── SUPPLIED RECORDS
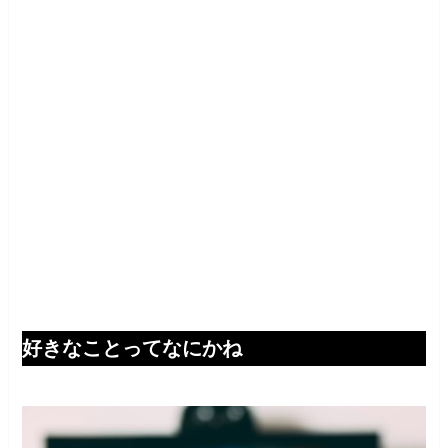
好きなことってなにかね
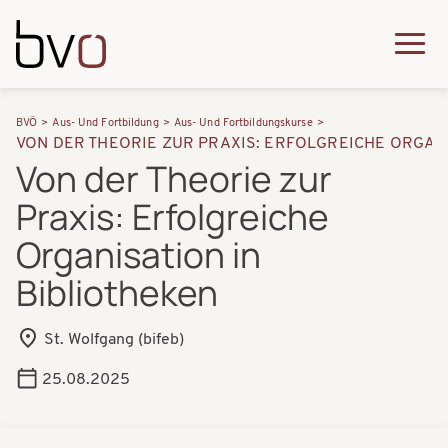
Direkt zum Inhalt
Q
u
H
P
i
BVÖ
Aus- Und Fortbildung
Aus- Und Fortbildungskurse
a
VON DER THEORIE ZUR PRAXIS: ERFOLGREICHE ORGANI
f
c
Von der Theorie zur
u
a
k
Praxis: Erfolgreiche
p
d
m
t
Organisation in
n
e
n
Bibliotheken
a
n
a
v
u
v
St. Wolfgang (bifeb)
i
i
25.08.2025
g
g
a
a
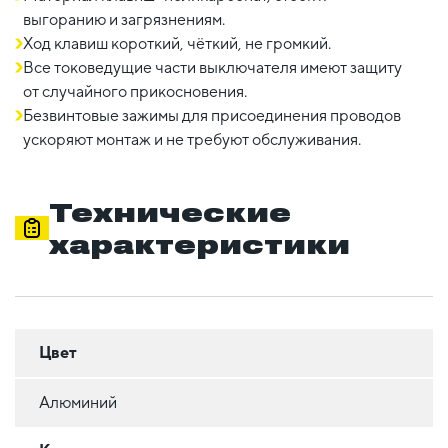
выгоранию и загрязнениям.
Ход клавиш короткий, чёткий, не громкий.
Все токоведущие части выключателя имеют защиту
от случайного прикосновения.
Безвинтовые зажимы для присоединения проводов
ускоряют монтаж и не требуют обслуживания.
Технические
характеристики
Цвет
Алюминий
────
**WHAT YOU SHOULD DO**
Repeat every line of the data above exactly, but drop the pictures.

**RESPONSE AREA**
好きなことってなにかね
Direkt zum Inhalt
Q
u
H
P
i
BVÖ
Aus- Und Fortbildung
Aus- Und Fortbildungskurse
a
VON DER THEORIE ZUR PRAXIS: ERFOLGREICHE ORGANI
f
c
Von der Theorie zur
u
a
k
Praxis: Erfolgreiche
p
d
m
t
Organisation in
n
e
n
Bibliotheken
a
n
a
v
u
v
St. Wolfgang (bifeb)
i
i
25.08.2025
g
g
a
a
выгоранию и загрязнениям.
Ход клавиш короткий, чёткий, не громкий.
Все токоведущие части выключателя имеют защиту
от случайного прикосновения.
Безвинтовые зажимы для присоединения проводов
ускоряют монтаж и не требуют обслуживания.
Технические
характеристики
Цвет
Алюминий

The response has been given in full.